### WHAT YOU WILL DO
The records underneath are to be repeated exactly, with the pictures left out.

### Collected data entries
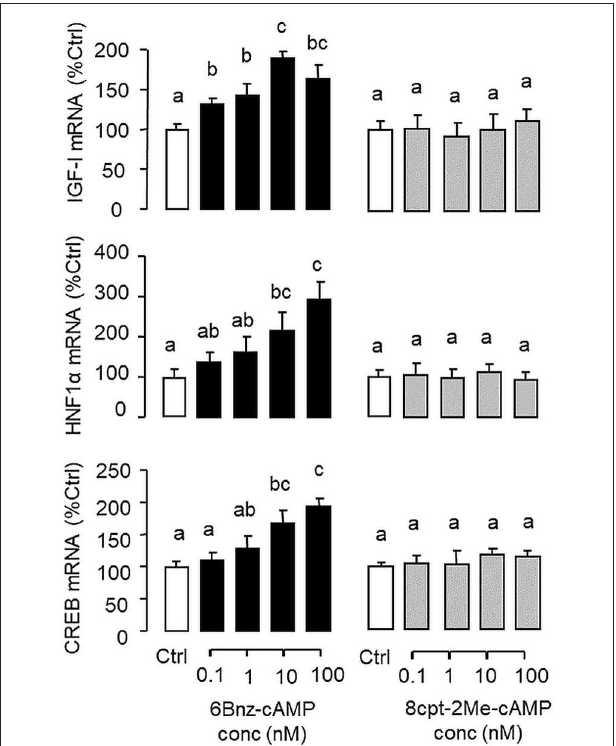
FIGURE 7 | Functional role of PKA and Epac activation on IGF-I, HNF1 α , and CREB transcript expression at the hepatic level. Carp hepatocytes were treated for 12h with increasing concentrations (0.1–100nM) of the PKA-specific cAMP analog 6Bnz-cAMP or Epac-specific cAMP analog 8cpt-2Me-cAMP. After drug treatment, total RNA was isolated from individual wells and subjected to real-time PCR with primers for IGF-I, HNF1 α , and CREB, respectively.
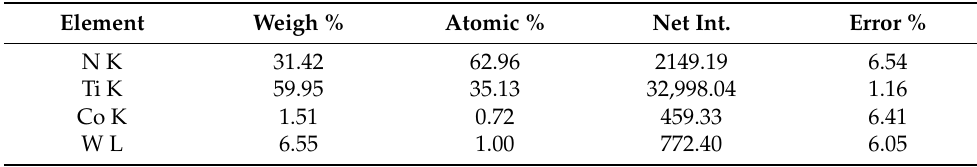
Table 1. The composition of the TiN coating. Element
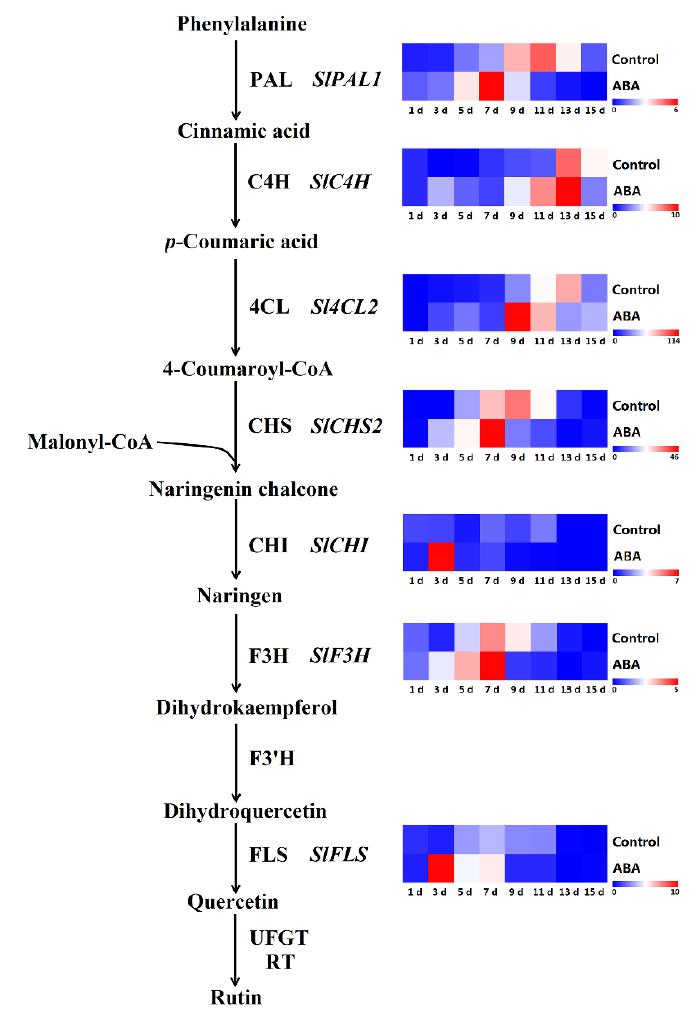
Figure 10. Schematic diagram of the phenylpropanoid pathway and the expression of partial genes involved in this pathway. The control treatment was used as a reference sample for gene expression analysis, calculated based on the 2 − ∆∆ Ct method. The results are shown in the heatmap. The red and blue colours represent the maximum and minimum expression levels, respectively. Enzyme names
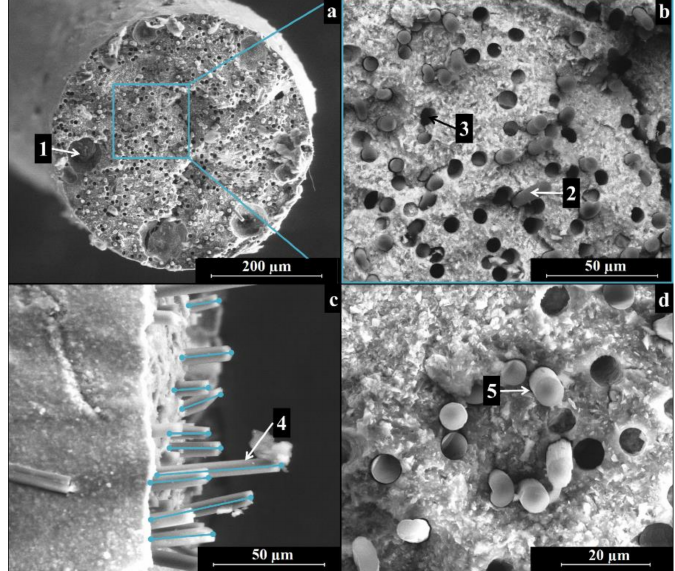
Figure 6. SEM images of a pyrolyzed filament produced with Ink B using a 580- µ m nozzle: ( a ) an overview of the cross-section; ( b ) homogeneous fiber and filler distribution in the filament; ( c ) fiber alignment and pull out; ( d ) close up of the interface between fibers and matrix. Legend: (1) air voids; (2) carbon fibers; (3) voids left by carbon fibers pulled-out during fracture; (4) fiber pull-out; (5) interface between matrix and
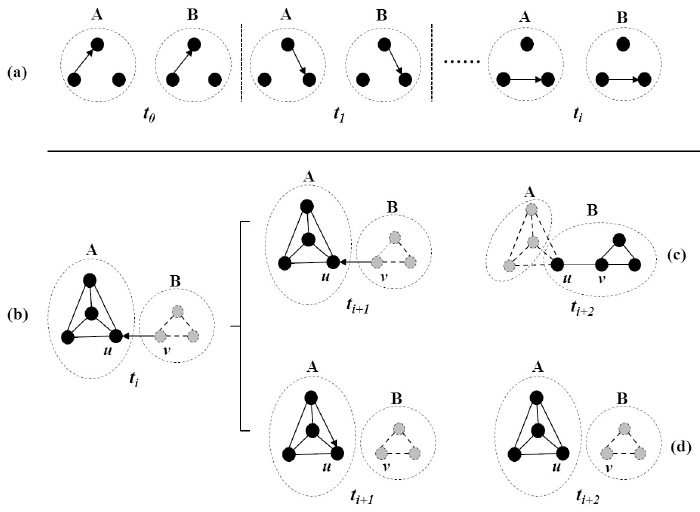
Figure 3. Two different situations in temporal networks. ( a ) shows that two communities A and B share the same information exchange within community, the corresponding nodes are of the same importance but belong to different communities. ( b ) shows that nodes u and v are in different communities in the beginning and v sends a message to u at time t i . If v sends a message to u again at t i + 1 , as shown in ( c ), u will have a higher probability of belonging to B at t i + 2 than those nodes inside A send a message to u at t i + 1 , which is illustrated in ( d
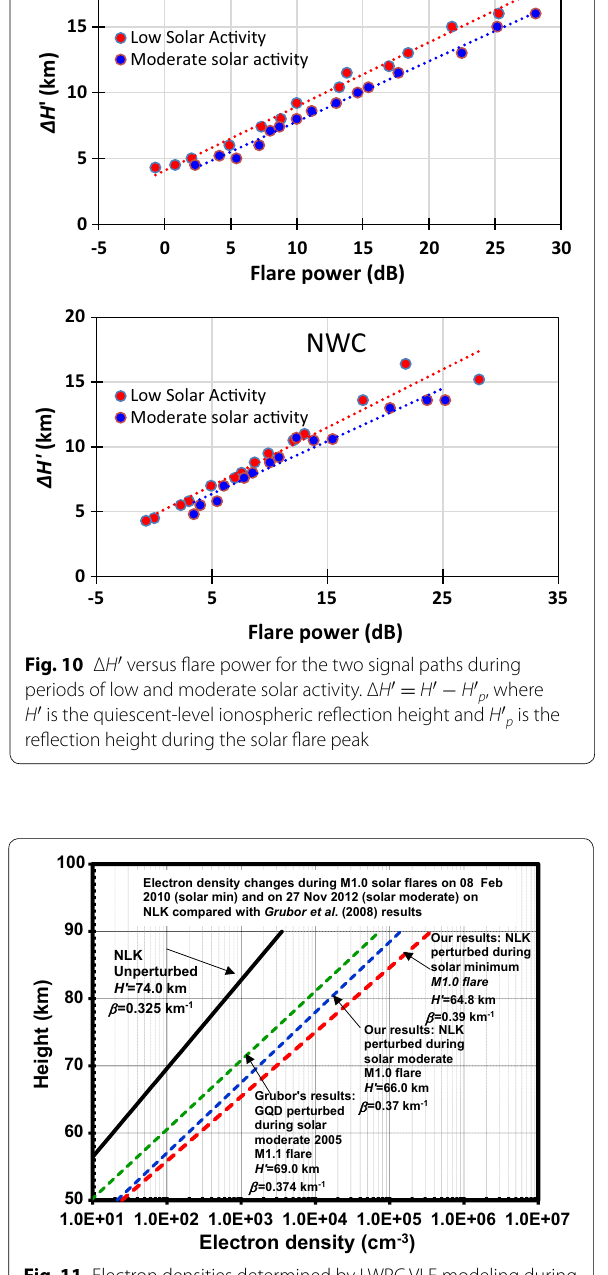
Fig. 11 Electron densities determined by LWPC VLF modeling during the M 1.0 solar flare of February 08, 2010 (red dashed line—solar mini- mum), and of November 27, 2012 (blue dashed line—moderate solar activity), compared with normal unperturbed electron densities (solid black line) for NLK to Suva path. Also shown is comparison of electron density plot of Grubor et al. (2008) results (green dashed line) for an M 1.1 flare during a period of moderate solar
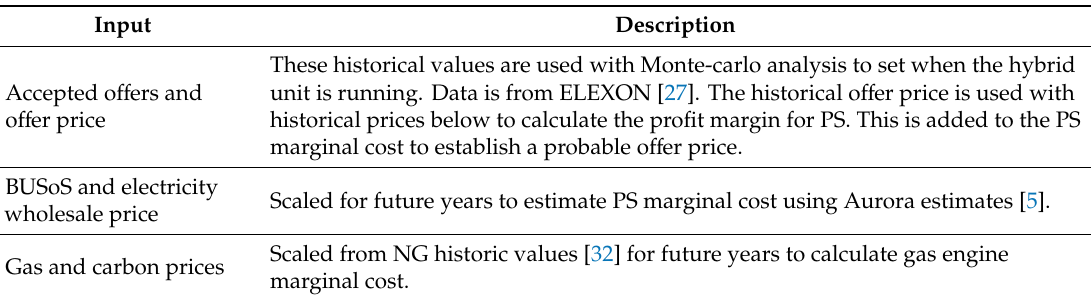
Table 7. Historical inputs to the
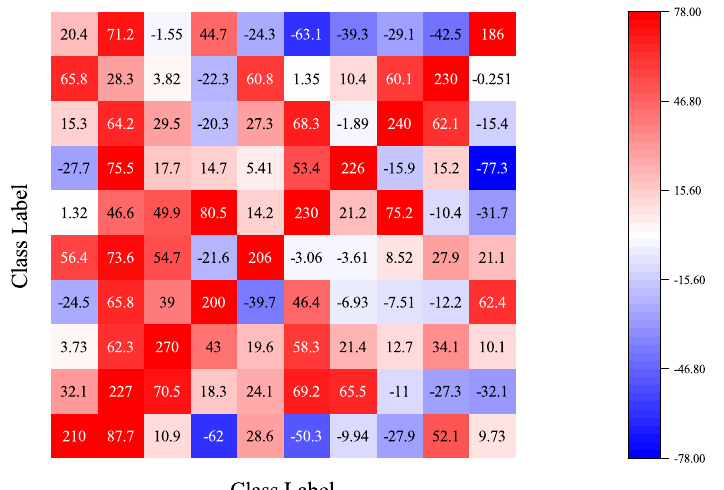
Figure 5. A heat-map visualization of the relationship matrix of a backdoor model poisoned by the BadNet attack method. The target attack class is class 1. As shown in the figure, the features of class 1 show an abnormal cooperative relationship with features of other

### WRITTEN RESPONSE
FIGURE 7 | Functional role of PKA and Epac activation on IGF-I, HNF1 α , and CREB transcript expression at the hepatic level. Carp hepatocytes were treated for 12h with increasing concentrations (0.1–100nM) of the PKA-specific cAMP analog 6Bnz-cAMP or Epac-specific cAMP analog 8cpt-2Me-cAMP. After drug treatment, total RNA was isolated from individual wells and subjected to real-time PCR with primers for IGF-I, HNF1 α , and CREB, respectively.
Table 1. The composition of the TiN coating. Element
Figure 10. Schematic diagram of the phenylpropanoid pathway and the expression of partial genes involved in this pathway. The control treatment was used as a reference sample for gene expression analysis, calculated based on the 2 − ∆∆ Ct method. The results are shown in the heatmap. The red and blue colours represent the maximum and minimum expression levels, respectively. Enzyme names
Figure 6. SEM images of a pyrolyzed filament produced with Ink B using a 580- µ m nozzle: ( a ) an overview of the cross-section; ( b ) homogeneous fiber and filler distribution in the filament; ( c ) fiber alignment and pull out; ( d ) close up of the interface between fibers and matrix. Legend: (1) air voids; (2) carbon fibers; (3) voids left by carbon fibers pulled-out during fracture; (4) fiber pull-out; (5) interface between matrix and
Figure 3. Two different situations in temporal networks. ( a ) shows that two communities A and B share the same information exchange within community, the corresponding nodes are of the same importance but belong to different communities. ( b ) shows that nodes u and v are in different communities in the beginning and v sends a message to u at time t i . If v sends a message to u again at t i + 1 , as shown in ( c ), u will have a higher probability of belonging to B at t i + 2 than those nodes inside A send a message to u at t i + 1 , which is illustrated in ( d
Fig. 11 Electron densities determined by LWPC VLF modeling during the M 1.0 solar flare of February 08, 2010 (red dashed line—solar mini- mum), and of November 27, 2012 (blue dashed line—moderate solar activity), compared with normal unperturbed electron densities (solid black line) for NLK to Suva path. Also shown is comparison of electron density plot of Grubor et al. (2008) results (green dashed line) for an M 1.1 flare during a period of moderate solar
Table 7. Historical inputs to the
Figure 5. A heat-map visualization of the relationship matrix of a backdoor model poisoned by the BadNet attack method. The target attack class is class 1. As shown in the figure, the features of class 1 show an abnormal cooperative relationship with features of other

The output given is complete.